Wednesday, October 03, 2007

''Suite Francaise'', Irene Nemirovsky

I have to confess that a snobbish bit of me doesn't want to be moved by books which are sold by appealing to that emotion. I'm also not generally a fan of ''war'' books; despite the fact I studied history at university, I tend to find fictional accounts either too melodramatic or dry (yes, I know, I'm a fusspot). So I'm quite glad that I didn't know the ''back story'' of this book before I bought it, as it would definitely have put me off. ''Suite Francaise'', darling of newspaper reviewers, and seemingly perpeptually on the ''top sellers'' shelf at Borders, is set in Occupied France during WWII, and was written by Nemirovsky, a Russian Jew living in France during that period.
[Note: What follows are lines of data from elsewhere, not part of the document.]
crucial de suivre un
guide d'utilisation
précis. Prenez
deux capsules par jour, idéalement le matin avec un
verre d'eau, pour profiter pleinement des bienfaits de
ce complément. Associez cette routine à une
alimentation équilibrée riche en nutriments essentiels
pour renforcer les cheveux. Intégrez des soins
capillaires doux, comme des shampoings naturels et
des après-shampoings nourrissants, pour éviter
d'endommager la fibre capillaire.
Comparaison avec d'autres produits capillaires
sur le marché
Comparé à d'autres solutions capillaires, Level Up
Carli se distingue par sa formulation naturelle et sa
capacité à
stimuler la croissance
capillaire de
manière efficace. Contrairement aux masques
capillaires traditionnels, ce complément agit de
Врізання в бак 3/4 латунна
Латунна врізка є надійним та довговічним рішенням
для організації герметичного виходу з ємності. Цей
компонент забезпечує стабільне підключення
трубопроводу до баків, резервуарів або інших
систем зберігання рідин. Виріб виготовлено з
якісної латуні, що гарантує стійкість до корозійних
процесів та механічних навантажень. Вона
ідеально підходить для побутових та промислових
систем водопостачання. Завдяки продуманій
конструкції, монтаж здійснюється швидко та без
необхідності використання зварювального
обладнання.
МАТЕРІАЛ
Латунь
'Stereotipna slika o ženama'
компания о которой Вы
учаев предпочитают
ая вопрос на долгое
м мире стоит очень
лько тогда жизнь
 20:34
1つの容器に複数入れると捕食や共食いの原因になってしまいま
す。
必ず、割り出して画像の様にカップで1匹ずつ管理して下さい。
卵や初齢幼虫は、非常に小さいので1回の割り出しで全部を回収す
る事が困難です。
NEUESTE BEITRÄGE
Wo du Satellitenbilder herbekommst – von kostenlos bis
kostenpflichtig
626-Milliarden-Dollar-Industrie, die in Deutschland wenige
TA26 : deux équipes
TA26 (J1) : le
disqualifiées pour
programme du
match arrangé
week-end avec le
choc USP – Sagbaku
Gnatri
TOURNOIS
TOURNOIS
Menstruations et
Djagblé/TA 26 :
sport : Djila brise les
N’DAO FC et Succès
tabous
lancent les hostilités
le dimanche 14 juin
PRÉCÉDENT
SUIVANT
What's phenomenal is that Nemirovsky wrote this fictional work contemporaneously with the events unfolding around her. It's hard to get your head around the fact that this ''Suite'' is only two of her planned five-part series of novellas - she finished the ones based in 1940 - 1942 (''Storm in June'', ''Dolce''), but didn't manage to complete the hypothetical storylines of the post 1942 parts (''Captivity'', ''Battles'', ''Peace'') because she died in Auschwitz in 1942. The manuscripts were kept by her daughters who were smuggled around France and evaded the camps; only when one daughter decided to donate what she assumed were her mother's diaries to a literature institute did she discover that they were an unfinished novel, and they were eventually published in 2004.



Background aside (and I didn't know most of it whilst I was reading; the appendices fill you in later), ''Suite Francaise'' is the story of various people caught up in the Nazi occupation of France - firstly, in the exodus of Paris during the invasion, and secondly in a village where German soldiers lived among the French. In history lessons, the experience of civilians during war tends to be dealt with very briefly, and in between Physics and Double PE I can't say I ever really imagined the war on a human level. Nemirovsky's gift is in bringing the events of the time to a human level whilst retaining the grand perspective - the immediacy of her experience is clear throughout. The account of how life can be turned entirely upside down in days was chilling and felt somehow timeless; as did the behaviour of people being occupied by a foreign force who are, after all, just people like them. Unfortunately I find it very hard to write about things like this without feeling self-conscious at my own mawkish sentimentality, but for once I have to agree that this was a tremendously moving book. Forcing a few Sixth-years to read it along with the Penguin History of the Twentieth Century would probably make for a few more enlightened teenagers and a deeper appreciation of something which really wasn't all that long ago, and somehow feels all too possible to happen again.